**PASSAGE SHOWN:**
Cyanotype Week: Clara Zaragoza
This week we are celebrating the artistry of five unique artists exploring the frontiers of cyanotype. Today we celebrate the work of Argentinean artist, Clara Zaragoza, who has recently had her first solo debut exhibition titled Punto Ciego at Galería PUHYU (Director Cristias Rosas Chocano). Zaragoza’s intricate collages and works on fabric explore themes of illusion and perspective, crafting meticulous pieces that morph in space as we traverse through it. In this special occasion, the 27-year old self-taught artists also included four pieces produced in collaboration with broken-glass artist with Toto Tatuer. An interview with the artist follows.
Clara Zaragoza (b. 1998) is a self-taught mixed media artist based in Buenos Aires, Argentina. Her work explores the boundaries of perception through techniques such as cyanotype, collage, textile work, and paper cutting, using materials like paper, cardboard, fabric, and recycled packaging. Clara’s pieces invite the viewer to move and reframe their gaze, revealing alternate images depending on the angle. She has exhibited her work in cities including Buenos Aires, Miami, Barcelona, and Mexico City.

**EXCERPTED DATA:**
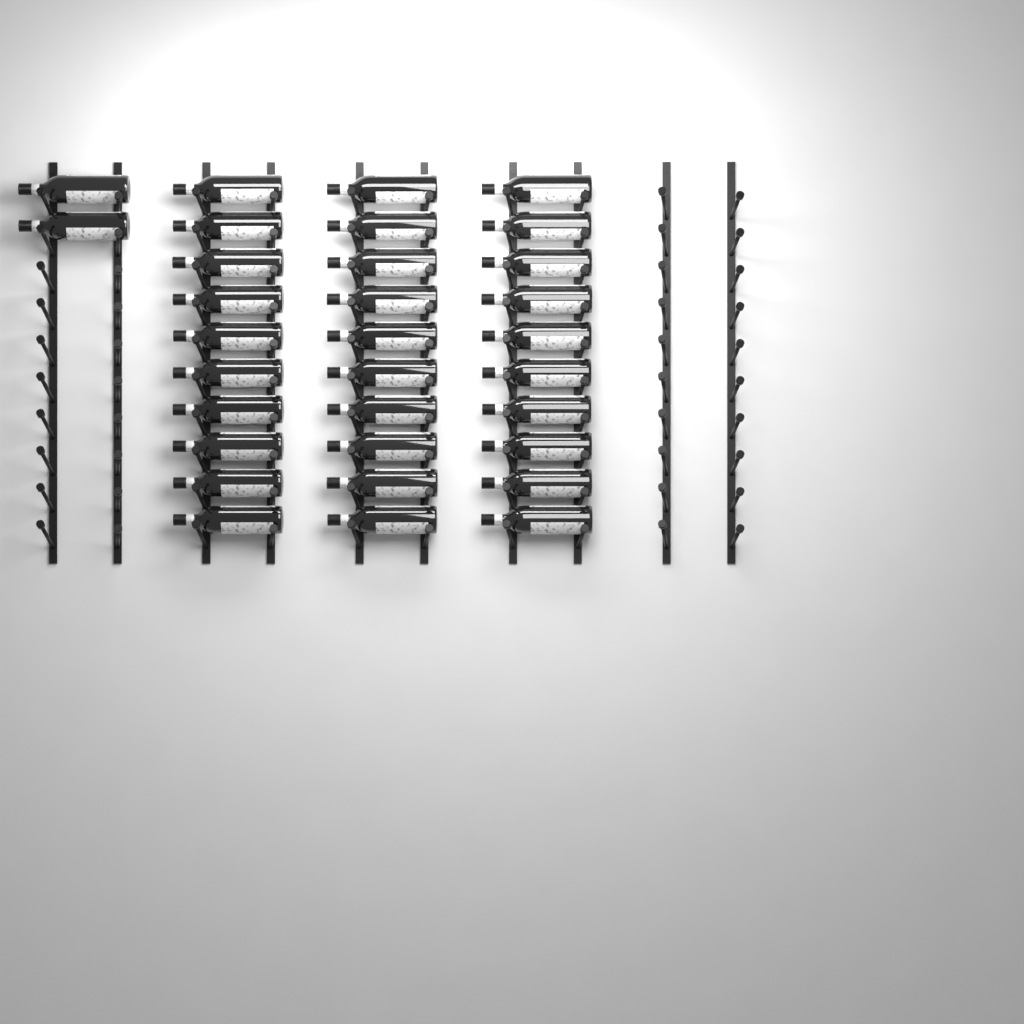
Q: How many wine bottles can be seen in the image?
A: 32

==

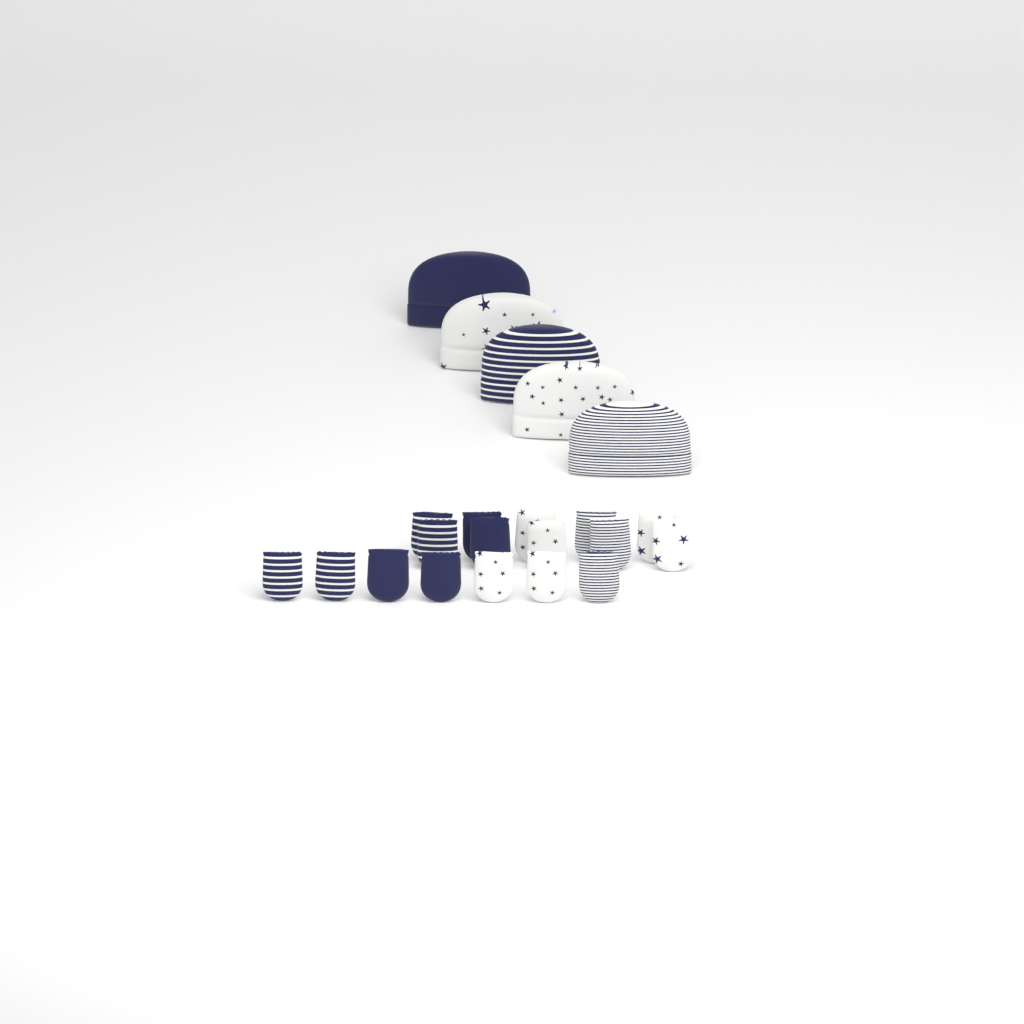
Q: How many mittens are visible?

**REQUIREMENTS:**
(1) In the Clara Zaragoza profile above, what is the title of her first solo exhibition?
(2) Please pick up the Clara Zaragoza profile after its last sentence and continue it.

**RESPONSES IN ORDER:**
(1) Punto Ciego

(2)
Follow Clara on Instagram: @claraz___
Artist Statement
I approach my work as a way of questioning how and what we see. Using mixed media techniques like cyanotype, collage, fabric, and paper interventions, I create layered compositions that invite viewers to shift their perspective—physically and mentally. I’m interested in how light, time, and material interact to form images that aren’t always stable or fully visible at once. My pieces often echo organic shapes—clouds, fragments, or circles—that resist a fixed reading.
Instead of offering resolution, I aim to open up moments of suspension, where ambiguity and movement become part of the experience.

Portrait of Clara Zaragoza at Galería PHUYU, courtesy the artist.
Why cyanotype?
Cyanotype feels elemental—sunlight, water, time, paper. It’s both fragile and direct. I was drawn to the immediacy of the process, the bold blue, and the way it reveals unexpected textures. As someone who tends to be quite controlling in my process, cyanotype challenges me. It allows for precision up to a point, but always introduces a layer of unpredictability that forces me to let go.

© Clara Zaragoza, Collaboration series with Toto Tatuer, 2025, installation photograph at Galeria PHUYU
When was the first time you encountered the medium?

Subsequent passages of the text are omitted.